**Your task**
Using the data below, show every line where the word "Figure" occurs.

==== Data provided

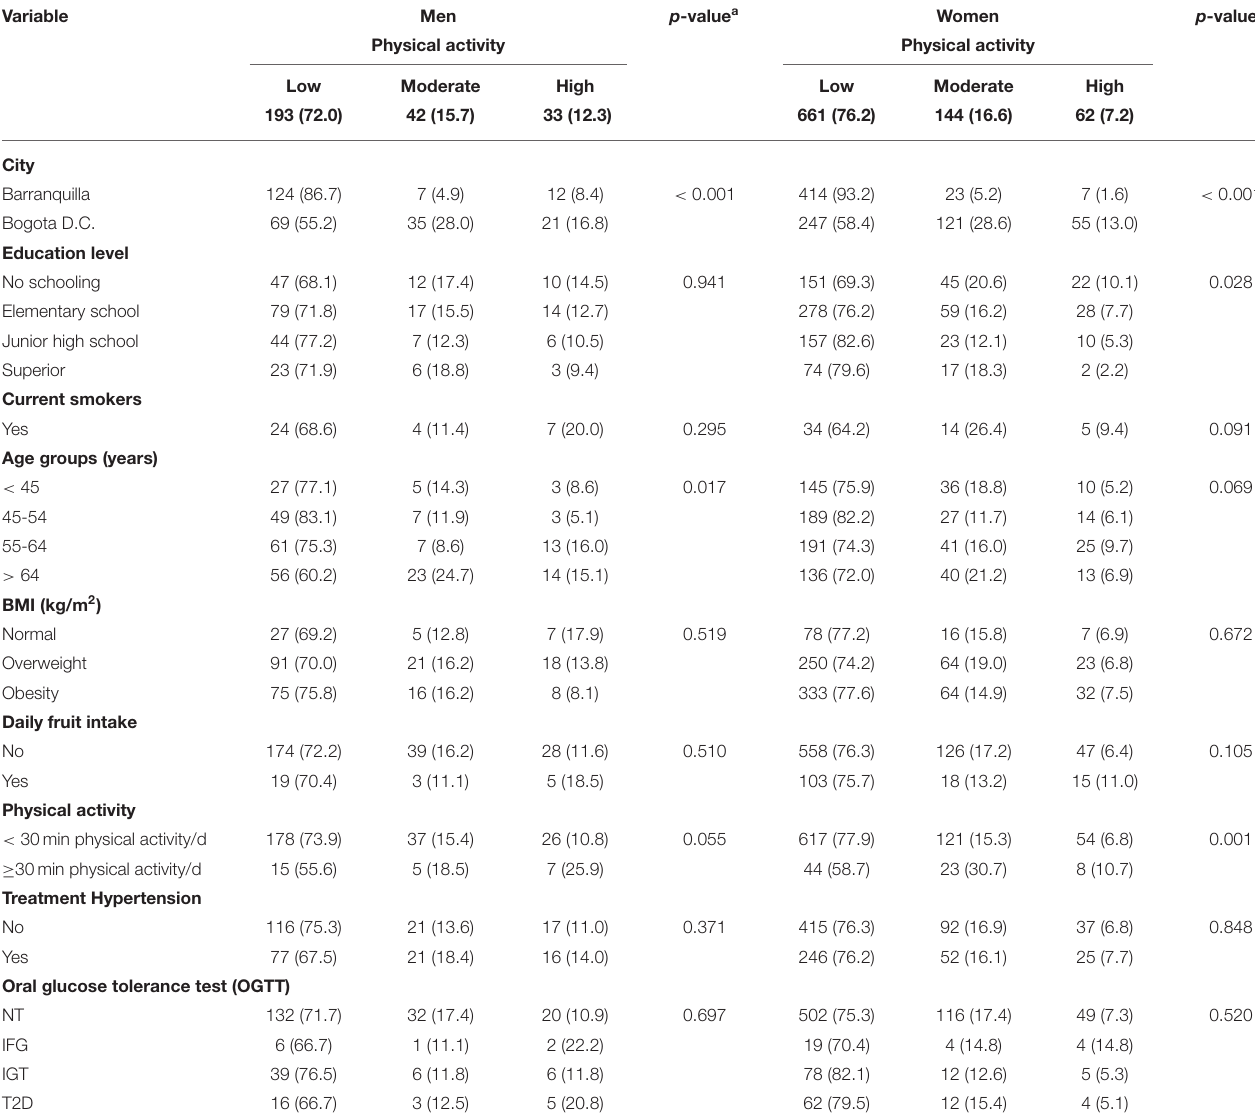
TABLE 1 | Baseline characteristics of the participants of PREDICOL according to their physical activity levels at baseline and sex. Variable Men p -value a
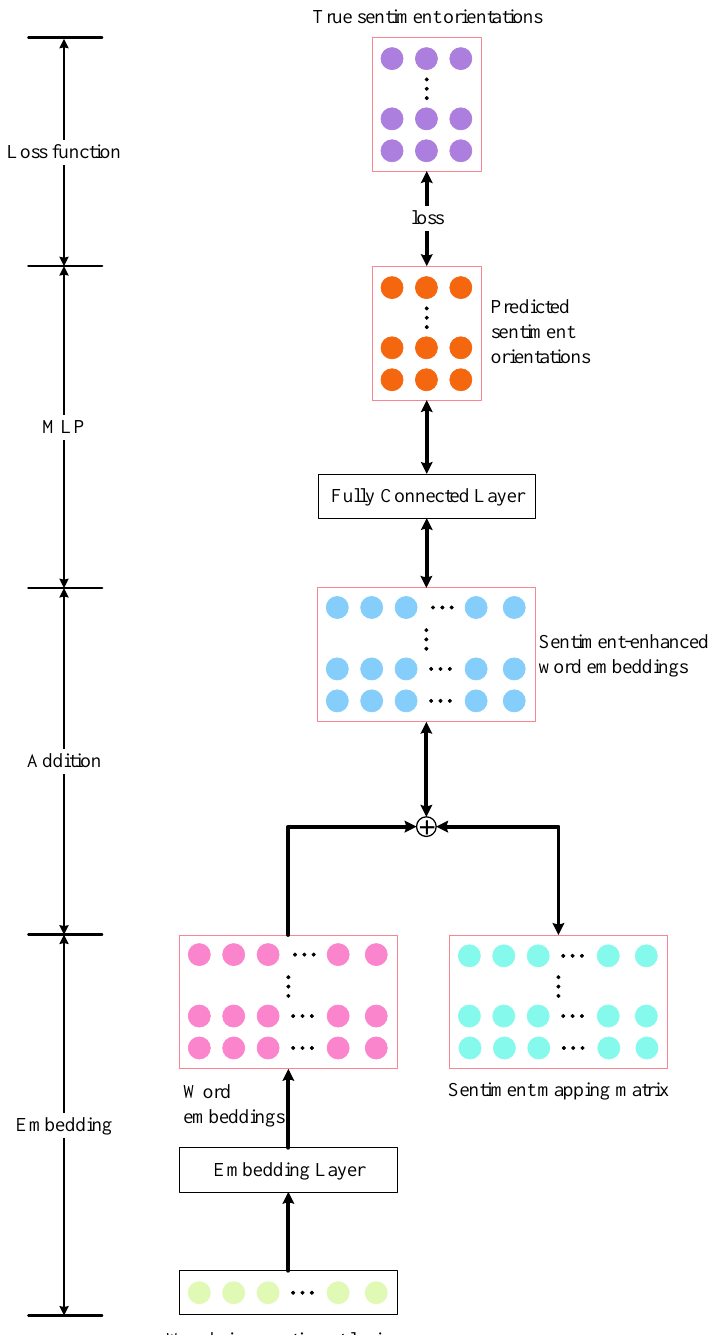
Figure 3. The training process diagram of the S-EWEs. The one-way arrow indicates forward propagation, and the two-way arrows represent forward and backward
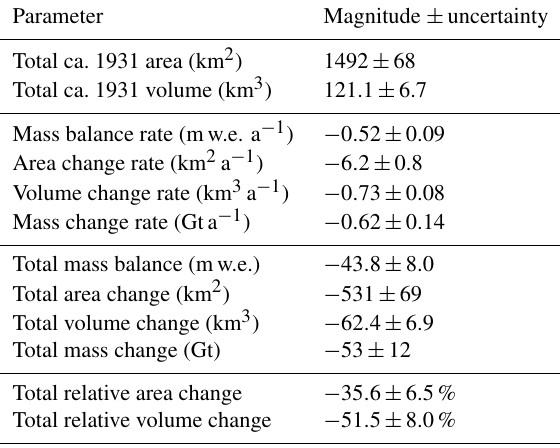
Table 2. Swiss-wide change rates and total changes in specific mass balance ( B ), thickness, area, volume, and mass from 1931–2016. See Eqs. (2)–(5) for how these are calculated. The uncertainties are the 95% confidence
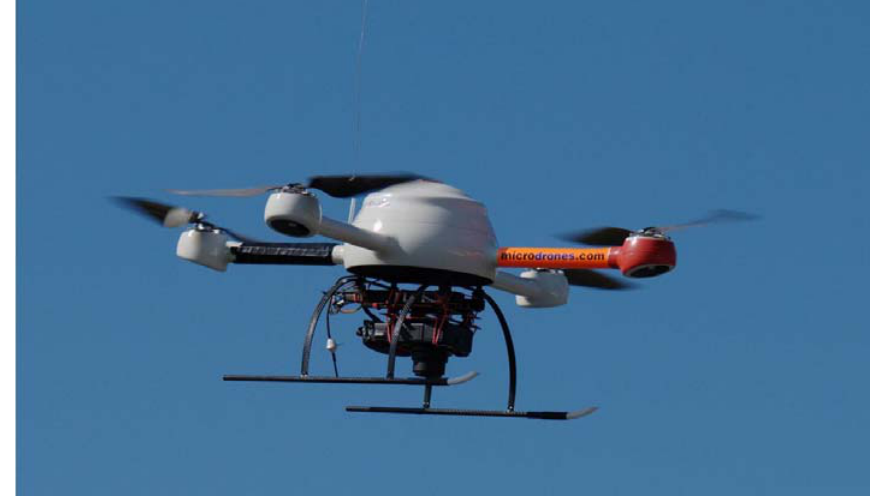
Figure 1. Microdrone md4-200 with a Ricoh GR3 compact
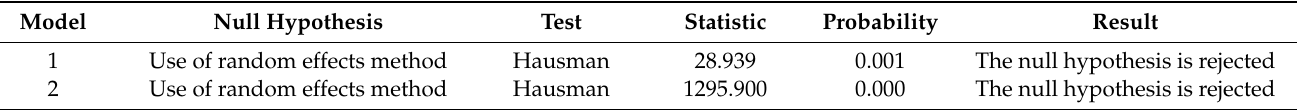
Table 3. The conducted Hausman test for determining the random effects model against the fixed effects model.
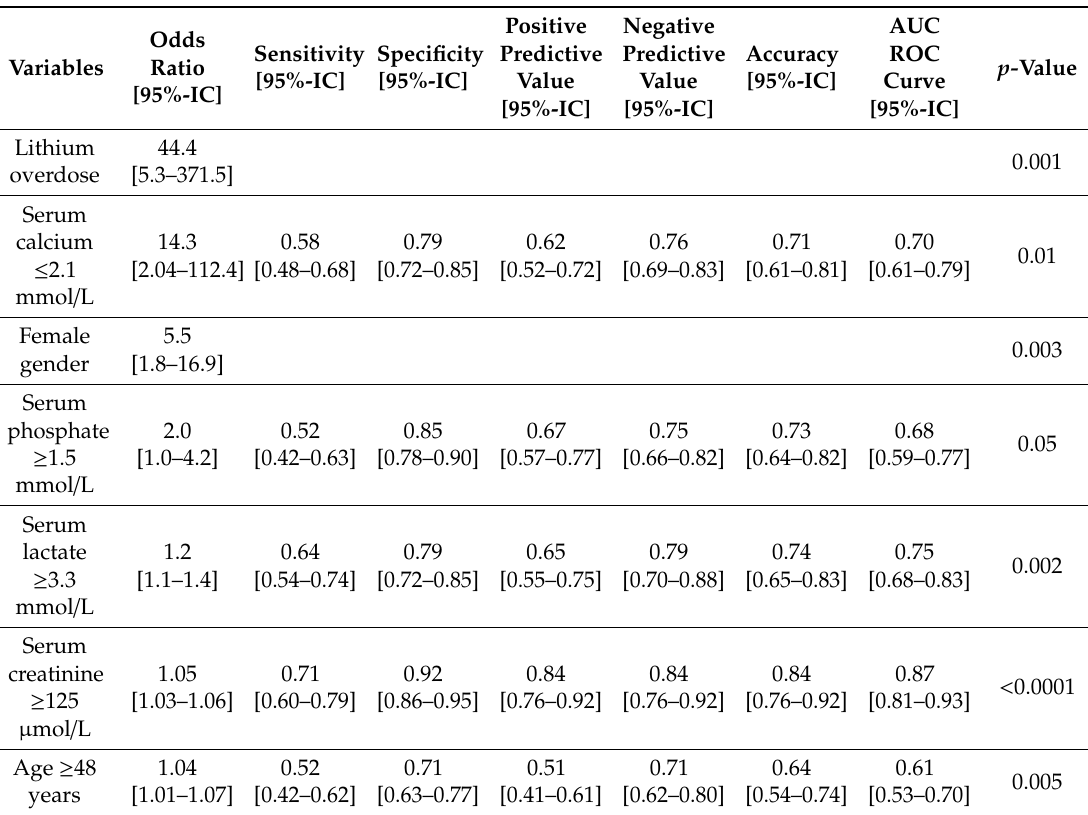
Table 5. Variables on intensive care unit admission significantly associated with the risk of acute kidney injury in the poisoned patient with rhabdomyolysis based on a multivariate logistic regression analysis.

========

**Solution**
Figure 3. The training process diagram of the S-EWEs. The one-way arrow indicates forward propagation, and the two-way arrows represent forward and backward
Figure 1. Microdrone md4-200 with a Ricoh GR3 compact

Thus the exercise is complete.